Check social media so I can feel less isolated/loser-ish.
Clean up a million Legos.
Feed kids supper.
Fight with kid about eating supper.
FaceTime my mom, so at least someone thinks my kids look cute.
Get on hands & knees and clean the floor.
Try and feed myself supper scraps while I bathe both disgusting children.
Try to explain to my child why you can only touch your own penis.
Answer the question “When is Daddy coming home?” about 4 million times.
Get both children in pajamas.
Try to do all the supper dishes, clean up toys and hide all the laundry.
Try to convince my child that now is not the time to practice Tae Kwon Do, on me.
Beg my child to stop practicing Tae Kwon Do on me.
Give up and lay on the floor in the fetal position.
My husband comes home to two kids who have been waiting 12 hours to see him. He sees me; covered in food, greasy hair, and dirty clothes. He glances around the house and notices the general chaos and the forgotten pasta sauce on the floor. He wonders; what did I do today?
I stare at him; dazed. What I want to say is, wait. Wait! We are supposed to be so sexy right now. Our children were meant to be calm and happy. I was supposed to put on actual clothes and have my hair up, falling in sexy little pieces around my face in an “I’m so cute while I work hard” kind of way.

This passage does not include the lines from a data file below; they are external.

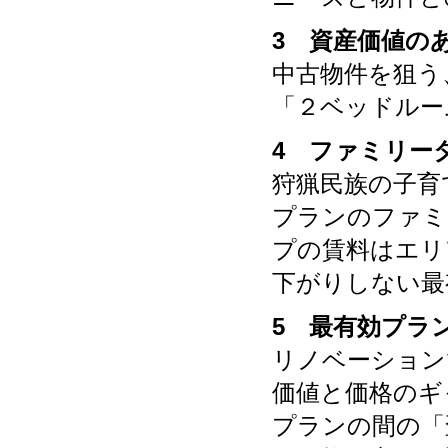
3 資産価値の
中古物件を狙う
「２ベッドルー
4 ファミリー
狩猟民族の子育
プランのファミ
プの賃料はエリ
下がりしない最
5 最有効プラ
リノベーション
価値と価格のギ
プランの間の「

I think about those women I saw earlier. The ones wearing real pants. I think about how they probably don’t eat supper at 4:45 pm. I think about how they probably have dinner dates, with wine, pretty lighting, and intelligent conversation. They most likely even ate at that hip new restaurant and Instagrammed the shit right out of it. So now, not only are they clean and pretty but; everyone else knows it. I bet you those bitches had sexy for breakfast.
I watch my husband disappear behind a pile of Lego and I know I won’t see him for a couple hours until our eldest falls asleep. Then we will sit side by side on the couch while we (cough, he) folds the laundry I stashed away. We will both, tiredly, try and connect. Our night will end with me searching for my leg warmers so that I can fall asleep without the sharp hairs on my legs reminding me of how much I’ve given up. We will lay in bed, side-by-side, reading. He'll make me laugh and I'll feel exhaustedly content. I'll probably think about being sexy, but instead, I'll throw a half limp arm over his way, offering a back rub. He's already snorring. It's official; I'm the un-sexiest.